In this talk, I will be presenting several systems that I built to address the resulting challenges to reliability, management, and security.
Ori is a reliable distributed ﬁle system for devices at the network edge. Ori automates many of the tasks of storage reliability and recovery through replication, taking advantage of fast LANs and low cost local storage in edge networks.
Castor is record/replay system for multi-core applications with predictable and consistently low overheads. This makes it practical to leave record/replay on in production systems, to reproduce difficult bugs when they occur, and to support recovering from hardware failures through fault tolerance.
Cryptographic CFI (CCFI) is a dynamic approach to control flow integrity.

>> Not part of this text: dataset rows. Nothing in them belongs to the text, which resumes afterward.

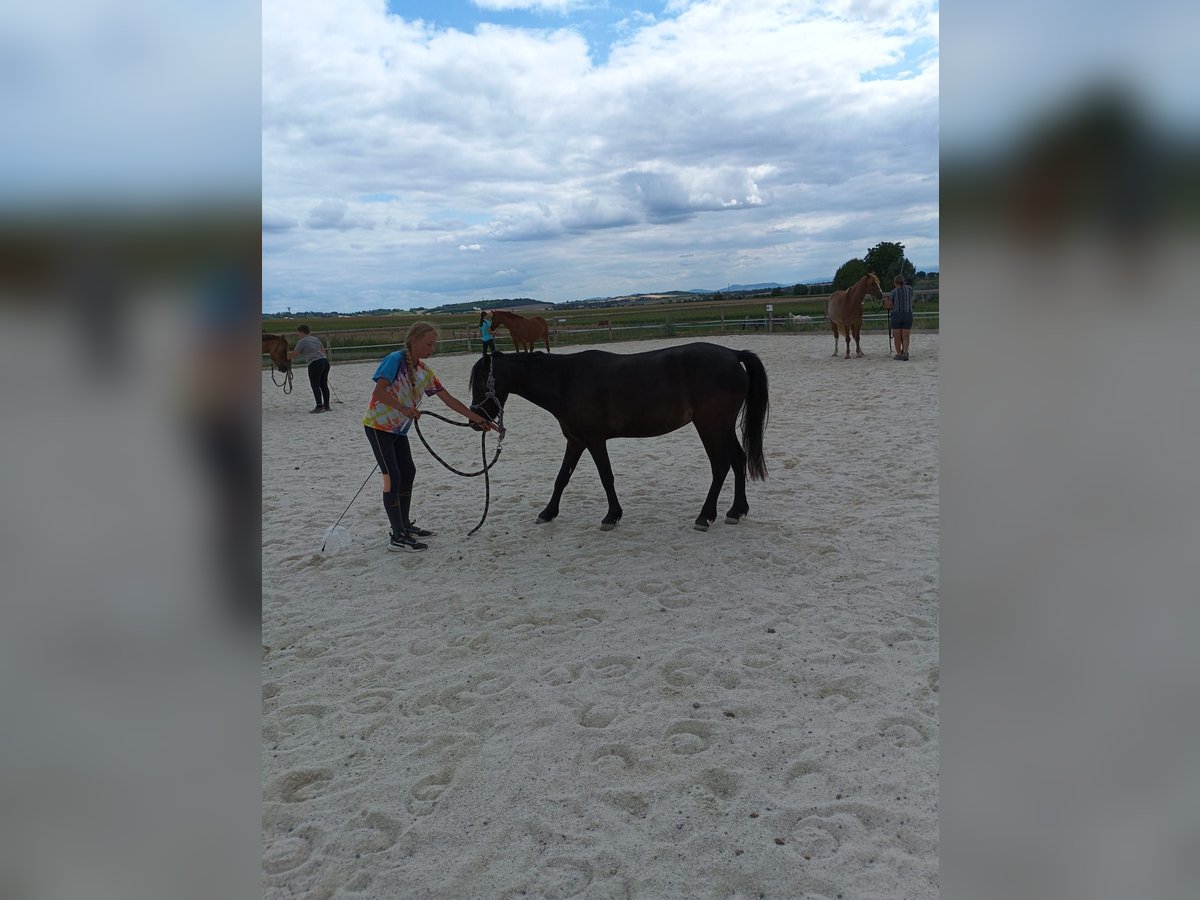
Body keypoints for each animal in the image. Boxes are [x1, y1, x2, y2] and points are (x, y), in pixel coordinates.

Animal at [468, 343, 768, 532]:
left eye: (482, 382)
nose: (475, 420)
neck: (566, 380)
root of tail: (733, 355)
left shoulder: (594, 440)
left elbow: (606, 477)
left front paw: (611, 517)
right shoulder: (575, 441)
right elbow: (562, 478)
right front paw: (547, 512)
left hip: (710, 427)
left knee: (720, 466)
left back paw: (705, 517)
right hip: (722, 427)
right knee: (739, 461)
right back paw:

Unlike previous CFI systems that rely purely on static analysis, CCFI can classify pointers based on dynamic and runtime characteristics. This limits the attacks to only actively used code paths, resulting in a substantially smaller attack surface.
Ali is currently completing his PhD at Stanford University where he is advised by Prof. David Mazières. His work focuses on improving reliability, ease of management and security in operating systems and distributed systems. Previously, he was a Staff Engineer at VMware, Inc. where he was the technical lead for the live migration products. Ali received an M.Eng. in electrical engineering and computer science and a B.S. in electrical engineering from the Massachusetts Institute of Technology.